In my eyes, the coffee’s temperature is decreasing because c’(t) is negative and c’’(t) is positive on the interval. So the graph of c(t) will be going down but it is concave up, meaning the slope is down, but it is getting less negative. So I believe the answer is that the temperature is decreasing at a decreasing rate

snalchbalfus

When I see the words, "The temperature of the coffee is changing", to me that means that either the temperature is increasing OR decreasing, doesn't matter which. So I interpret this as the "speed" in your physics scenario, not the "velocity". Since the second derivative is positive and the first derivative is negative, that means the rate of change of the temperature is approaching 0. Therefore I don't really think it would make sense to say "The temperature of the coffee is changing at a increasing rate", when the rate is literally approaching zero and getting slower and slower. If the temperature really was "changing at an increasing rate", then as time goes on you should expect to see larger changes in the temperature over the same time interval, which isn't happening in this case as instead, those changes in temperature are getting smaller and smaller.

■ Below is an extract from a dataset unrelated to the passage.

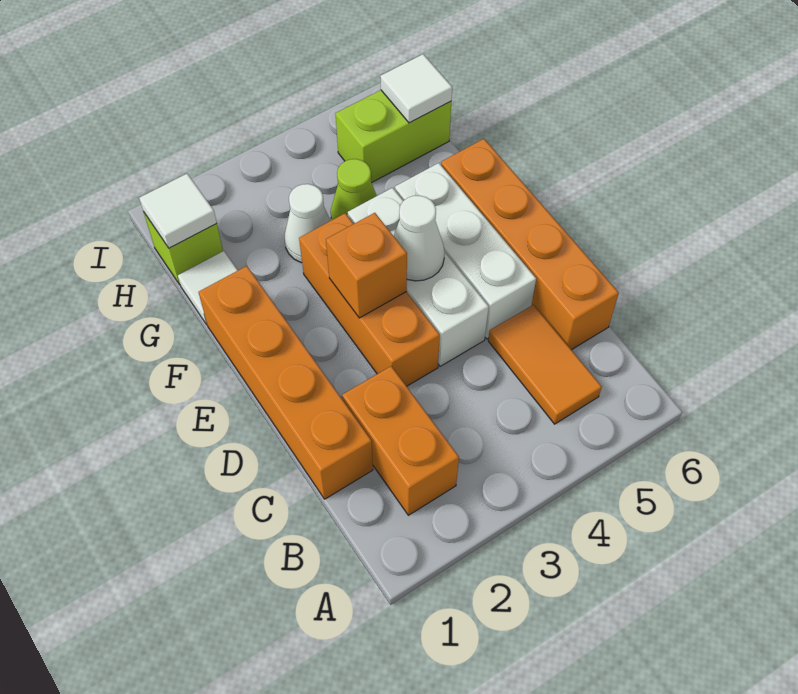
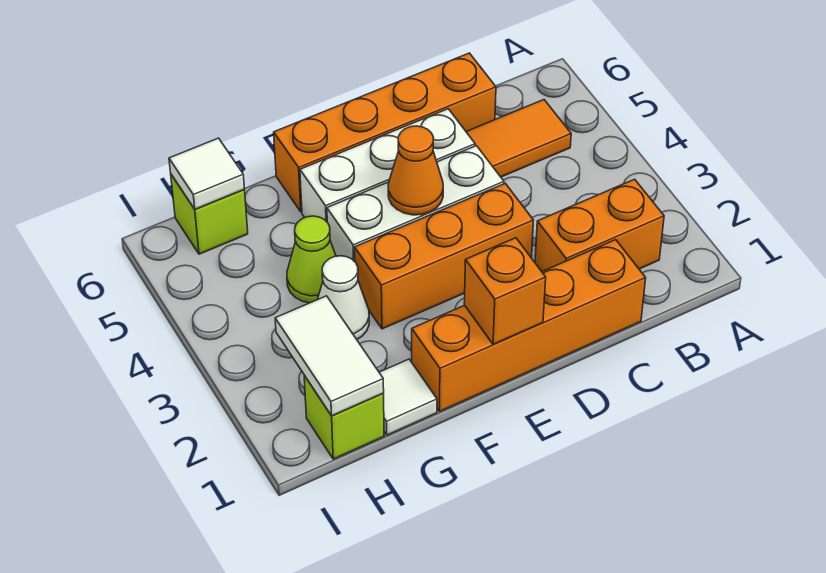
orange 1x1 brick [326,213,407,318] -> orange 1x1 brick moved to [464,238,546,344]
white 1x1 cone [394,196,445,281] -> orange 1x1 cone [388,126,443,215]
white 1x1 tile [139,174,217,248] -> white 1x2 tile [275,296,384,416]
lime 1x2 brick [336,90,451,183] -> lime 1x1 brick [171,175,248,254]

TBH though, I think we can all agree that this problem is just terribly worded and I hope collegeboard will give points for presenting either case.

rospore

Solutions are out and I still don't agree with it.

SM-ghcy

When you graph C"(t), it is positive for 12<t<20, so wouldn't that just mean that C is going at an increasing rate? (positive 2nd derivative means concave up, which means the rate is increasing)

myusername